On gold, I notice there is now significant weakness in the chart for Total known holdings of gold ETF. Will we need to see this stabilize and turn up before any rise is likely in spot gold prices?
There is undoubtedly some liquidation of gold longs going on at present as investors price in the potential for outsized swift economic recovery. That’s also the main rationale for selling bonds since there is less need for a safe haven.
A short-term oversold condition is rapidly evolving and the pace of the decline is picking up. The initial decline from the August peak totalled $212. The decline from the November peak was $200 and the current decline from the January peak is $282 and counting. The first clear upward dynamic will signal a low of at least near-term, and potentially, medium-term significance.
Rising government bond yields are not some esoteric oddity.
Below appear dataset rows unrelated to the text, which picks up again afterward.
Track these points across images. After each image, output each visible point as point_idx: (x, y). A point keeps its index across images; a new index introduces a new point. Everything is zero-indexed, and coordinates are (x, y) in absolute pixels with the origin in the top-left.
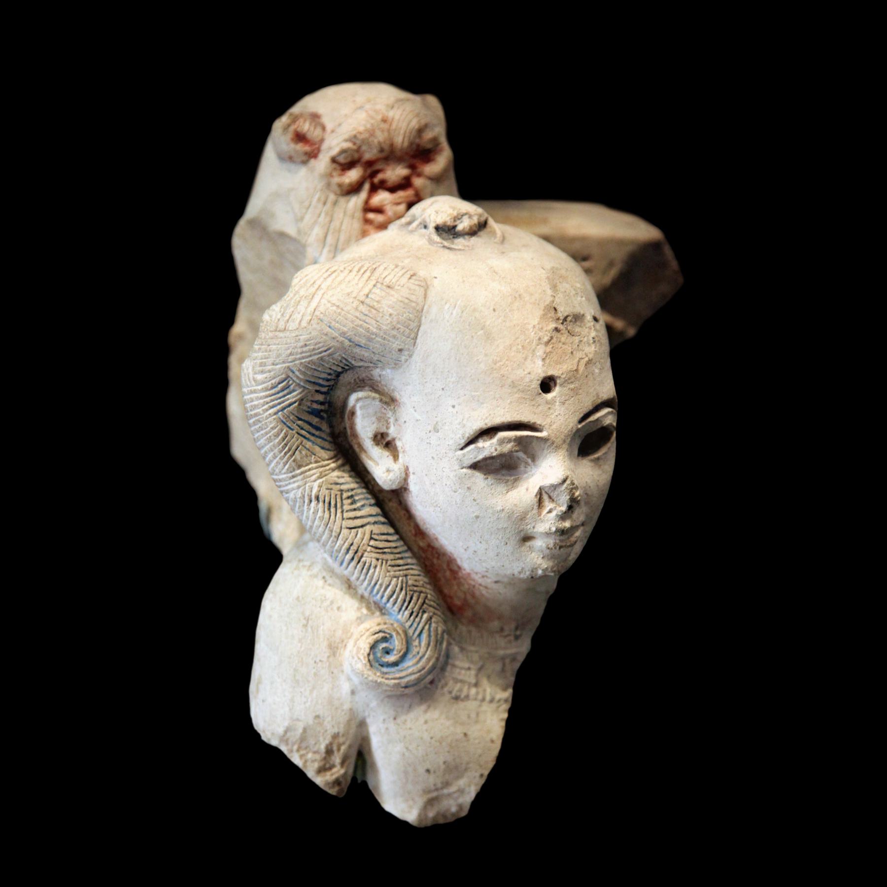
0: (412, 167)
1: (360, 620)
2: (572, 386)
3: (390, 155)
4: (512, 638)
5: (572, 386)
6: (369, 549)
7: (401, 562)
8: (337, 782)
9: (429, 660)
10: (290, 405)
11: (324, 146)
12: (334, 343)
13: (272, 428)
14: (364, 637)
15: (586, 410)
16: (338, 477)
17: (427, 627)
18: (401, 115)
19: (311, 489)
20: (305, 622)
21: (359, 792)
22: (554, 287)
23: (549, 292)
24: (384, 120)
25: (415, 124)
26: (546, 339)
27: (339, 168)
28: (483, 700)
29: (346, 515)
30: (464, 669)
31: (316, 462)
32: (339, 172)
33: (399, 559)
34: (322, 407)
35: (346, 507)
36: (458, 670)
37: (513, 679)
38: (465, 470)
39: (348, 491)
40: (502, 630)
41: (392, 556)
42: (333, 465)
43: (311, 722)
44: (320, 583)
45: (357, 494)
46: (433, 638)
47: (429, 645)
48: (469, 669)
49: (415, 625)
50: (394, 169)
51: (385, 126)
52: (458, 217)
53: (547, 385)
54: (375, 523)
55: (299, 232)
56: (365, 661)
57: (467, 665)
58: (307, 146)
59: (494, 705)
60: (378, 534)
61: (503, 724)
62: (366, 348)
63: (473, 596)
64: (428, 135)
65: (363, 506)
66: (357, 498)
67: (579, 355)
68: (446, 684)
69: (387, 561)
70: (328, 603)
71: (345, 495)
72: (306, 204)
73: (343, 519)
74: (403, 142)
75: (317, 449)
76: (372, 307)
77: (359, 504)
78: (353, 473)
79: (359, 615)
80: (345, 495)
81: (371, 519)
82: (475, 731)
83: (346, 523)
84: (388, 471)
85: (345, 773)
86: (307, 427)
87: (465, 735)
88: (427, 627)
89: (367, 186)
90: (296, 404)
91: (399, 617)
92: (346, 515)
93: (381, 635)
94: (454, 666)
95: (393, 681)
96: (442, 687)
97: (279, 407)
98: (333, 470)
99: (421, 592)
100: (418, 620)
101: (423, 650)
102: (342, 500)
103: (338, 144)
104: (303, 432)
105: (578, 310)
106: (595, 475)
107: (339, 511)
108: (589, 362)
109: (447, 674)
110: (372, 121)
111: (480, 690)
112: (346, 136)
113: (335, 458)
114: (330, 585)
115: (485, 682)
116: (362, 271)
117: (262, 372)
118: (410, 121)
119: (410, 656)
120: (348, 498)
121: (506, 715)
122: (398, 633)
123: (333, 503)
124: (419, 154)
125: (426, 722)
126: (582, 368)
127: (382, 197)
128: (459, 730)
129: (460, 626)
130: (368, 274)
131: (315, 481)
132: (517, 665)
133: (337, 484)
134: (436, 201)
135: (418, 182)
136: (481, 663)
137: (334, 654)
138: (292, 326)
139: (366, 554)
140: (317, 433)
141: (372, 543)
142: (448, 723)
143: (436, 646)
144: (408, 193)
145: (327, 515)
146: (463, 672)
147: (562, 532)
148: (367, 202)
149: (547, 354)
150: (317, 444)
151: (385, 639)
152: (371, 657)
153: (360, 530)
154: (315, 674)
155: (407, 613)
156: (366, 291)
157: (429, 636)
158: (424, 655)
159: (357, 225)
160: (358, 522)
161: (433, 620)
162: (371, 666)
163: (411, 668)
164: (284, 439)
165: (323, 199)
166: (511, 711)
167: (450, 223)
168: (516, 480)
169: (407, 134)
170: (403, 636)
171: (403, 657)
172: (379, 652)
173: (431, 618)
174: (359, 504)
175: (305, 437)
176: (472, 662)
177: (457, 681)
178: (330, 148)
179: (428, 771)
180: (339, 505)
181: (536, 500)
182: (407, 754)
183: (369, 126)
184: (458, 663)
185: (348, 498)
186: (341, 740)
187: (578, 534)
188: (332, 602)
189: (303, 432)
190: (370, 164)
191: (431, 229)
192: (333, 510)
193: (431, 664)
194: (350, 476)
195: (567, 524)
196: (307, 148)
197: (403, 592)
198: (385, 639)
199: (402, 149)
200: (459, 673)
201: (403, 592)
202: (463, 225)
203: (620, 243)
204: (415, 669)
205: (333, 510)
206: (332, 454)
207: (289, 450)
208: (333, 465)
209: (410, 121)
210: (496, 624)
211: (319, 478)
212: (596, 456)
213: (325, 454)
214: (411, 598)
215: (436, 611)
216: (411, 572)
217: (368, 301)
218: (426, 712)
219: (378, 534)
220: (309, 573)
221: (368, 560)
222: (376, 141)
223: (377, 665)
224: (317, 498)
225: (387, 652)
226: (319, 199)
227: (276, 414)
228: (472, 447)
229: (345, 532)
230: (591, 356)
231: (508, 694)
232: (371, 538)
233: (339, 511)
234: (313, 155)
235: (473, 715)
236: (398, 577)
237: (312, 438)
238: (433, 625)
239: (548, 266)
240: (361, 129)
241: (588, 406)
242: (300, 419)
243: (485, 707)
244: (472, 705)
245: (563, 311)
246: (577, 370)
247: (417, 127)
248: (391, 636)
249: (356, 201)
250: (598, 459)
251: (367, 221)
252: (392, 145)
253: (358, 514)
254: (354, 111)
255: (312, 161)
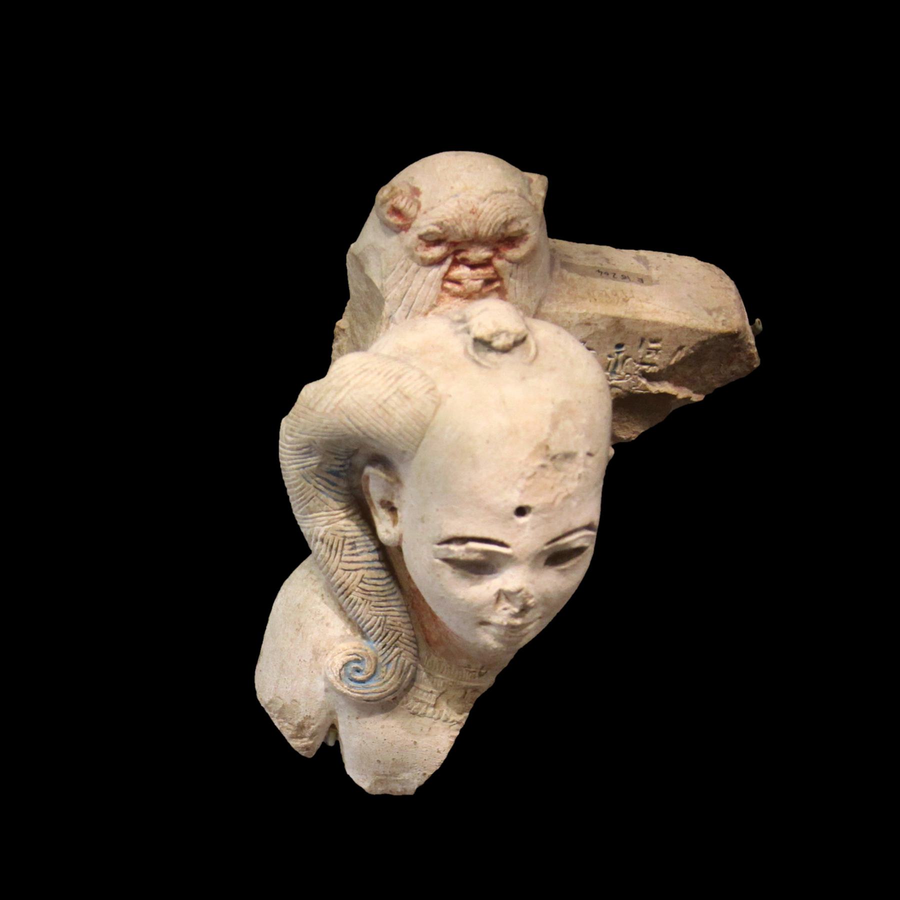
0: (496, 250)
1: (343, 639)
2: (545, 516)
3: (476, 240)
4: (477, 674)
5: (545, 516)
6: (357, 589)
7: (384, 604)
8: (307, 748)
9: (391, 685)
10: (310, 465)
11: (414, 225)
12: (349, 432)
13: (293, 479)
14: (340, 655)
15: (554, 536)
16: (345, 525)
17: (396, 659)
18: (491, 209)
19: (319, 532)
20: (298, 627)
21: (331, 754)
22: (555, 425)
23: (547, 429)
24: (473, 212)
25: (502, 217)
26: (529, 474)
27: (424, 243)
28: (439, 718)
29: (343, 558)
30: (426, 691)
31: (327, 511)
32: (424, 247)
33: (383, 601)
34: (342, 469)
35: (345, 552)
36: (420, 692)
37: (471, 705)
38: (437, 561)
39: (352, 537)
40: (469, 666)
41: (377, 599)
42: (343, 515)
43: (288, 703)
44: (319, 599)
45: (358, 542)
46: (399, 669)
47: (394, 673)
48: (431, 692)
49: (386, 655)
50: (475, 252)
51: (473, 217)
52: (497, 334)
53: (521, 511)
54: (369, 568)
55: (382, 286)
56: (337, 675)
57: (430, 689)
58: (401, 222)
59: (447, 724)
60: (368, 579)
61: (453, 740)
62: (378, 442)
63: (447, 638)
64: (514, 228)
65: (362, 552)
66: (358, 545)
67: (558, 489)
68: (407, 702)
69: (371, 602)
70: (320, 617)
71: (347, 541)
72: (392, 266)
73: (340, 561)
74: (487, 232)
75: (330, 501)
76: (387, 412)
77: (358, 550)
78: (361, 522)
79: (343, 633)
80: (347, 541)
81: (366, 565)
82: (423, 742)
83: (342, 565)
84: (387, 531)
85: (313, 744)
86: (324, 483)
87: (415, 743)
88: (396, 659)
89: (449, 261)
90: (315, 466)
91: (374, 645)
92: (343, 558)
93: (355, 657)
94: (418, 688)
95: (357, 695)
96: (403, 704)
97: (301, 465)
98: (342, 519)
99: (396, 631)
100: (389, 651)
101: (388, 676)
102: (343, 545)
103: (425, 226)
104: (320, 487)
105: (572, 448)
106: (561, 583)
107: (339, 553)
108: (568, 496)
109: (409, 694)
110: (462, 212)
111: (437, 710)
112: (434, 221)
113: (347, 508)
114: (325, 603)
115: (443, 704)
116: (388, 377)
117: (291, 436)
118: (498, 215)
119: (375, 678)
120: (350, 544)
121: (457, 733)
122: (369, 658)
123: (334, 546)
124: (504, 240)
125: (383, 727)
126: (558, 501)
127: (462, 271)
128: (410, 739)
129: (433, 656)
130: (393, 380)
131: (323, 526)
132: (478, 695)
133: (342, 531)
134: (486, 309)
135: (498, 263)
136: (444, 689)
137: (316, 659)
138: (319, 409)
139: (354, 593)
140: (333, 488)
141: (362, 585)
142: (402, 731)
143: (400, 675)
144: (488, 272)
145: (327, 555)
146: (425, 694)
147: (512, 627)
148: (446, 274)
149: (527, 488)
150: (330, 496)
151: (357, 661)
152: (343, 672)
153: (353, 573)
154: (298, 669)
155: (381, 644)
156: (385, 396)
157: (396, 666)
158: (387, 681)
159: (433, 292)
160: (353, 566)
161: (403, 654)
162: (341, 679)
163: (374, 689)
164: (301, 489)
165: (405, 266)
166: (462, 731)
167: (486, 338)
168: (479, 579)
169: (493, 226)
170: (373, 662)
171: (369, 679)
172: (351, 668)
173: (401, 652)
174: (358, 550)
175: (320, 490)
176: (436, 687)
177: (417, 701)
178: (418, 228)
179: (379, 761)
180: (339, 549)
181: (494, 598)
182: (363, 746)
183: (456, 216)
184: (422, 686)
185: (350, 544)
186: (311, 721)
187: (531, 627)
188: (323, 618)
189: (320, 487)
190: (454, 244)
191: (469, 339)
192: (333, 552)
193: (392, 688)
194: (357, 525)
195: (518, 622)
196: (400, 222)
197: (380, 629)
198: (357, 661)
199: (485, 237)
200: (422, 695)
201: (380, 629)
202: (498, 343)
203: (692, 331)
204: (378, 689)
205: (333, 552)
206: (343, 505)
207: (305, 499)
208: (343, 515)
209: (498, 215)
210: (464, 662)
211: (327, 524)
212: (563, 567)
213: (336, 505)
214: (387, 634)
215: (407, 647)
216: (392, 613)
217: (385, 406)
218: (384, 719)
219: (368, 579)
220: (313, 587)
221: (355, 598)
222: (460, 230)
223: (347, 679)
224: (322, 540)
225: (358, 671)
226: (402, 266)
227: (298, 469)
228: (445, 546)
229: (340, 571)
230: (571, 491)
231: (463, 717)
232: (361, 581)
233: (339, 553)
234: (405, 228)
235: (426, 729)
236: (378, 616)
237: (327, 492)
238: (402, 658)
239: (560, 399)
240: (449, 217)
241: (558, 532)
242: (318, 476)
243: (439, 724)
244: (425, 720)
245: (556, 449)
246: (553, 503)
247: (503, 221)
248: (363, 660)
249: (437, 272)
250: (564, 570)
251: (443, 289)
252: (476, 233)
253: (355, 558)
254: (461, 186)
255: (403, 232)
They represent the benchmark against which the returns of all other asset classes are measured. The recent bifurcation of the Nasdaq-100 and the S&P500 tells a broader story of the relative underperformance of interest rate sensitive assets.
Gold does best in a negative real interest rate environment. Investors are less convinced that condition is going to persist which is why gold is selling off. However, as the Treasury’s massive pile of cash is drawn down from the Fed, it represents a massive source of new liquidity. The fact that it is not favouring momentum stocks tells us it will have a material impact on inflation expectations which is why value is outperforming.
Gold’s uptrend will resume when the majority of investors see that the only plan for the 2020 debt splurge is to inflate it away.